>>>
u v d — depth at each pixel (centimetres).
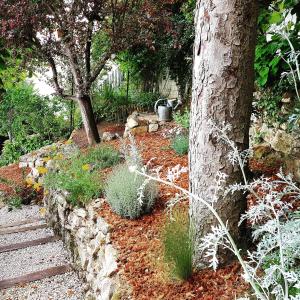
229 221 194
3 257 400
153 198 290
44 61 614
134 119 674
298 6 280
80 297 313
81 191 353
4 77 660
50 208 472
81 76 603
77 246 350
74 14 533
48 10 539
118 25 567
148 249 234
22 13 504
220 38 175
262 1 332
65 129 926
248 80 183
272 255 165
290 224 156
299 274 147
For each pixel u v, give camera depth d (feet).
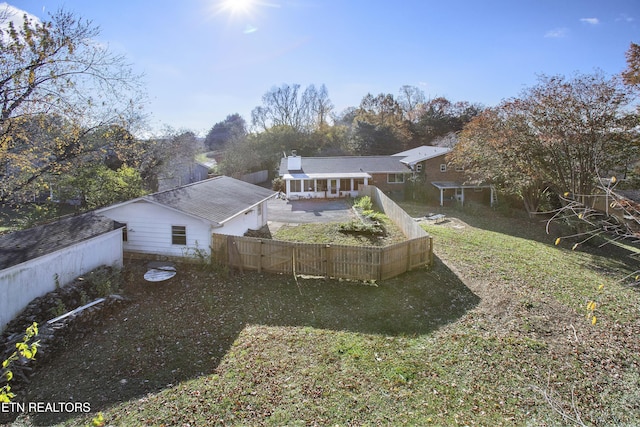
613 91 60.44
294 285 38.86
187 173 121.90
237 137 171.63
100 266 39.50
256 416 19.86
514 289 38.99
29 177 54.54
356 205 87.20
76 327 28.76
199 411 20.21
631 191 63.00
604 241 65.46
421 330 29.96
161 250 46.39
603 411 20.26
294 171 111.86
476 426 19.16
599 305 35.24
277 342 27.89
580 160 65.62
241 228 57.93
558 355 26.11
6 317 28.84
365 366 24.72
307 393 21.86
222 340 28.19
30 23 43.91
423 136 182.80
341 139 180.75
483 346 27.27
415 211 89.81
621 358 25.72
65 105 49.11
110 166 91.66
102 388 22.34
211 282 39.55
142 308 33.71
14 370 23.04
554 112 65.57
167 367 24.58
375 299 35.70
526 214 88.94
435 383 22.89
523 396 21.65
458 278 41.78
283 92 195.11
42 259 32.17
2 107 45.19
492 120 80.59
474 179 97.25
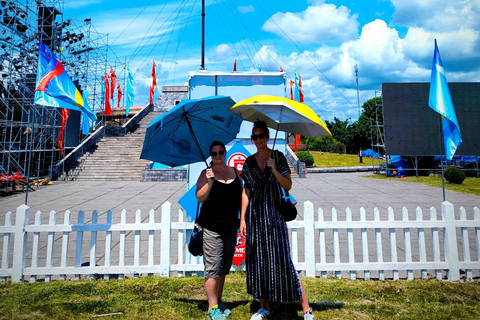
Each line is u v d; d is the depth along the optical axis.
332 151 56.44
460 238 6.66
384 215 9.16
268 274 3.08
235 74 5.70
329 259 5.45
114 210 10.46
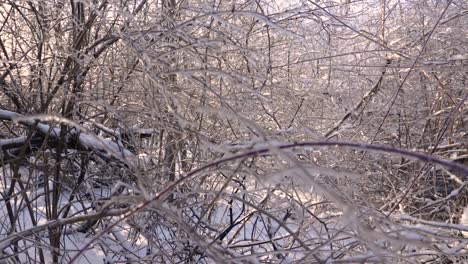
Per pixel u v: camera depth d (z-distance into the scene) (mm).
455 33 4344
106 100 3328
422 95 4312
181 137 3238
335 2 4211
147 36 3154
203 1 3627
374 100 4273
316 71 4379
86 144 3246
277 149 1466
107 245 3031
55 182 3131
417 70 3824
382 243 2510
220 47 3357
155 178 3154
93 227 3580
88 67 3146
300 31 3881
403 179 4188
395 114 4172
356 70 3975
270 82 3719
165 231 3582
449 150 3975
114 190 3008
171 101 3141
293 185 2766
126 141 3410
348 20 4207
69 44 3318
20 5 3328
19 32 3404
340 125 3912
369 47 4680
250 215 3281
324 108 4199
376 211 2518
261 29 3828
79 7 3143
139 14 3428
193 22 3035
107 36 3061
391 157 3986
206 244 2045
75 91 3145
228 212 3902
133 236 3498
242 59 3646
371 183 3852
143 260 2908
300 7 3535
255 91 2686
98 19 3275
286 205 3297
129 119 3588
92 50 3367
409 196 3609
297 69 4227
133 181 3387
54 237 3066
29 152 3348
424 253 2346
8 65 3275
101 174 3416
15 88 3113
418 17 4637
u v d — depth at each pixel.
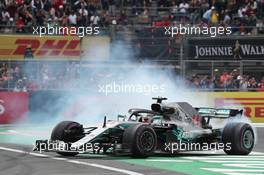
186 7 109.00
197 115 50.97
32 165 42.22
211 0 110.38
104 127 46.06
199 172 39.19
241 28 103.81
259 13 109.88
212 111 51.81
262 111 87.94
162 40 97.06
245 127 50.44
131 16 108.06
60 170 39.44
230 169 40.94
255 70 95.81
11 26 96.38
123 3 110.56
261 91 90.69
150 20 107.25
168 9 109.81
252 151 54.03
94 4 107.69
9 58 93.12
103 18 105.56
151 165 42.34
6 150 52.53
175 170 39.94
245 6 110.06
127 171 38.91
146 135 45.62
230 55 96.75
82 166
<<<
- YOUR TASK -
Set the entries down exactly, but not the pictures.

- EXERCISE RESPONSE -
u v d — depth at each pixel (centimetres).
229 221 194
3 257 400
153 198 290
44 61 614
134 119 674
298 6 280
80 297 313
81 191 353
4 77 660
50 208 472
81 76 603
77 246 350
74 14 533
48 10 539
118 25 567
148 249 234
22 13 504
220 38 175
262 1 332
65 129 926
248 80 183
272 255 165
290 224 156
299 274 147
For each pixel u v, give camera depth d (feet).
613 91 60.44
294 285 38.86
187 173 121.90
237 137 171.63
100 266 39.50
256 416 19.86
514 289 38.99
29 177 54.54
356 205 87.20
76 327 28.76
199 411 20.21
631 191 63.00
604 241 65.46
421 330 29.96
161 250 46.39
603 411 20.26
294 171 111.86
476 426 19.16
599 305 35.24
277 342 27.89
580 160 65.62
241 228 57.93
558 355 26.11
6 317 28.84
365 366 24.72
307 393 21.86
222 340 28.19
30 23 43.91
423 136 182.80
341 139 180.75
483 346 27.27
415 211 89.81
621 358 25.72
65 105 49.11
110 166 91.66
102 388 22.34
211 282 39.55
142 308 33.71
14 370 23.04
554 112 65.57
167 367 24.58
375 299 35.70
526 214 88.94
435 383 22.89
523 396 21.65
458 278 41.78
283 92 195.11
42 259 32.17
2 107 45.19
492 120 80.59
474 179 97.25
Each line is u v d; d is the depth along the optical axis.
332 151 56.44
460 238 6.66
384 215 9.16
268 274 3.08
235 74 5.70
329 259 5.45
114 210 10.46
Per pixel u v: camera depth d (z-distance into the scene) (mm).
455 33 4344
106 100 3328
422 95 4312
181 137 3238
335 2 4211
147 36 3154
203 1 3627
374 100 4273
316 71 4379
86 144 3246
277 149 1466
107 245 3031
55 182 3131
417 70 3824
382 243 2510
220 47 3357
155 178 3154
93 227 3580
88 67 3146
300 31 3881
403 179 4188
395 114 4172
356 70 3975
270 82 3719
165 231 3582
449 150 3975
114 190 3008
171 101 3141
293 185 2766
126 141 3410
348 20 4207
69 44 3318
20 5 3328
19 32 3404
340 125 3912
369 47 4680
250 215 3281
324 108 4199
376 211 2518
261 29 3828
79 7 3143
139 14 3428
193 22 3035
107 36 3061
391 157 3986
206 244 2045
75 91 3145
228 212 3902
133 236 3498
242 59 3646
371 183 3852
143 260 2908
300 7 3535
255 91 2686
98 19 3275
286 205 3297
129 119 3588
92 50 3367
409 196 3609
297 69 4227
133 181 3387
54 237 3066
29 152 3348
424 253 2346
8 65 3275
101 174 3416
15 88 3113
418 17 4637
u v d — depth at each pixel.
186 7 109.00
197 115 50.97
32 165 42.22
211 0 110.38
104 127 46.06
199 172 39.19
241 28 103.81
259 13 109.88
212 111 51.81
262 111 87.94
162 40 97.06
245 127 50.44
131 16 108.06
60 170 39.44
230 169 40.94
255 70 95.81
11 26 96.38
123 3 110.56
261 91 90.69
150 20 107.25
168 9 109.81
252 151 54.03
94 4 107.69
9 58 93.12
103 18 105.56
151 165 42.34
6 150 52.53
175 170 39.94
245 6 110.06
127 171 38.91
146 135 45.62
230 55 96.75
82 166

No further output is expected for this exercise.